▸ **Work task**
Retype the records word for word. Skip every image.

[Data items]

*** Begin section ***

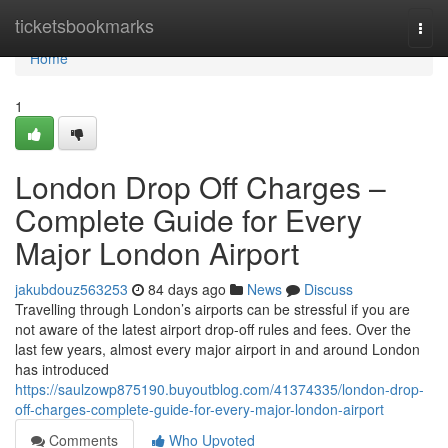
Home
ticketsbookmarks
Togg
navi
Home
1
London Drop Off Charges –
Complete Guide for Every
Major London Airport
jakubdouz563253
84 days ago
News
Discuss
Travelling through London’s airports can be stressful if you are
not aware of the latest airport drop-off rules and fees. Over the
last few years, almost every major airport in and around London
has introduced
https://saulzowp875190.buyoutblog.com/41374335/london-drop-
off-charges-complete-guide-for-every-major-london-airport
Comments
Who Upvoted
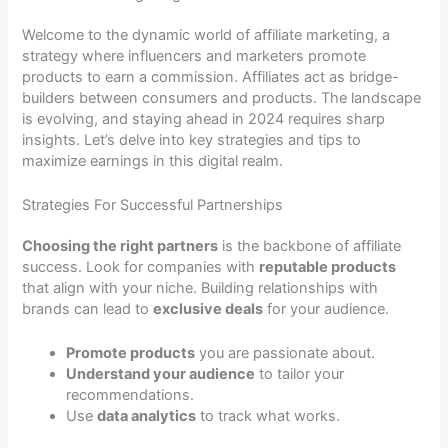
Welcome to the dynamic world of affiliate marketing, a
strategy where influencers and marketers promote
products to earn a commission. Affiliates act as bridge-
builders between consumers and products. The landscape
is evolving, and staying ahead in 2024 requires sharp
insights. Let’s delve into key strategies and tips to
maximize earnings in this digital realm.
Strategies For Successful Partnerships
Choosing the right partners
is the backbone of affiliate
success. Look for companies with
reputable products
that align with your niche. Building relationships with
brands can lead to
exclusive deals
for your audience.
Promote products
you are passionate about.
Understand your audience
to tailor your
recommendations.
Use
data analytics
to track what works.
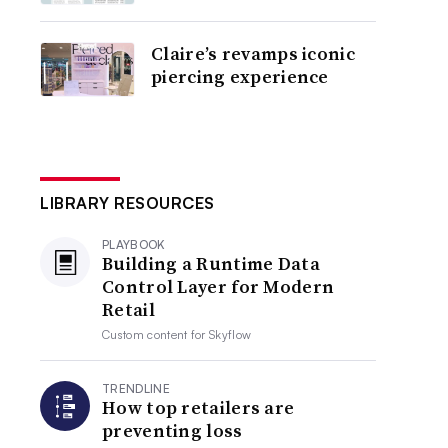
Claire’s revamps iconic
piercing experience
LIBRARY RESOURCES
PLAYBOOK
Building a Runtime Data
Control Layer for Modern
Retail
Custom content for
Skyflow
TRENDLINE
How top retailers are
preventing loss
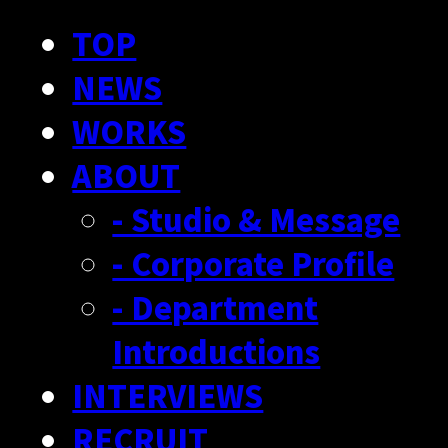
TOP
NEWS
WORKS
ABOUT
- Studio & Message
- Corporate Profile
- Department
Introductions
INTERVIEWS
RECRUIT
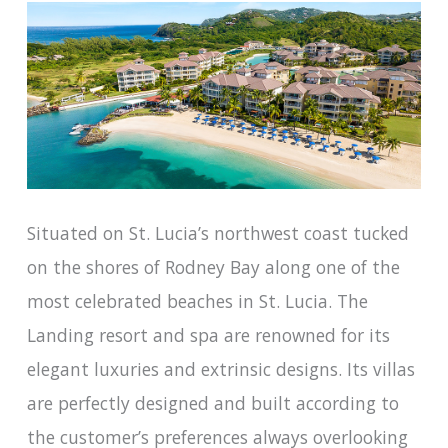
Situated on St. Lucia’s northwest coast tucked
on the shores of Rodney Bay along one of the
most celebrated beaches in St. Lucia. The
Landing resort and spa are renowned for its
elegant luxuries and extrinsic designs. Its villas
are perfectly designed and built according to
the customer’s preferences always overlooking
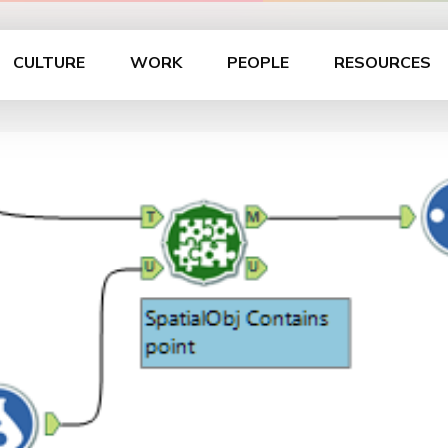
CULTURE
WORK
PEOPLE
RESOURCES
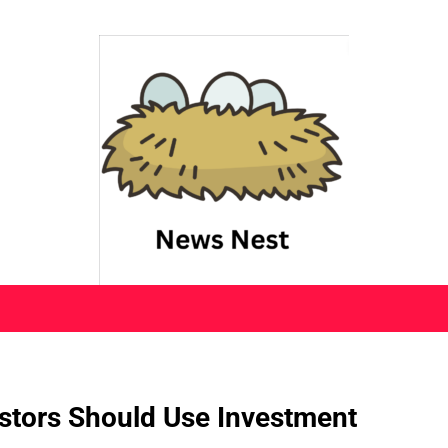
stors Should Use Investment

*** End section ***

▸ **Solution to this task**
Home
ticketsbookmarks
Togg
navi
Home
1
London Drop Off Charges –
Complete Guide for Every
Major London Airport
jakubdouz563253
84 days ago
News
Discuss
Travelling through London’s airports can be stressful if you are
not aware of the latest airport drop-off rules and fees. Over the
last few years, almost every major airport in and around London
has introduced
https://saulzowp875190.buyoutblog.com/41374335/london-drop-
off-charges-complete-guide-for-every-major-london-airport
Comments
Who Upvoted
Welcome to the dynamic world of affiliate marketing, a
strategy where influencers and marketers promote
products to earn a commission. Affiliates act as bridge-
builders between consumers and products. The landscape
is evolving, and staying ahead in 2024 requires sharp
insights. Let’s delve into key strategies and tips to
maximize earnings in this digital realm.
Strategies For Successful Partnerships
Choosing the right partners
is the backbone of affiliate
success. Look for companies with
reputable products
that align with your niche. Building relationships with
brands can lead to
exclusive deals
for your audience.
Promote products
you are passionate about.
Understand your audience
to tailor your
recommendations.
Use
data analytics
to track what works.
Claire’s revamps iconic
piercing experience
LIBRARY RESOURCES
PLAYBOOK
Building a Runtime Data
Control Layer for Modern
Retail
Custom content for
Skyflow
TRENDLINE
How top retailers are
preventing loss
TOP
NEWS
WORKS
ABOUT
- Studio & Message
- Corporate Profile
- Department
Introductions
INTERVIEWS
RECRUIT
Situated on St. Lucia’s northwest coast tucked
on the shores of Rodney Bay along one of the
most celebrated beaches in St. Lucia. The
Landing resort and spa are renowned for its
elegant luxuries and extrinsic designs. Its villas
are perfectly designed and built according to
the customer’s preferences always overlooking
CULTURE
WORK
PEOPLE
RESOURCES
stors Should Use Investment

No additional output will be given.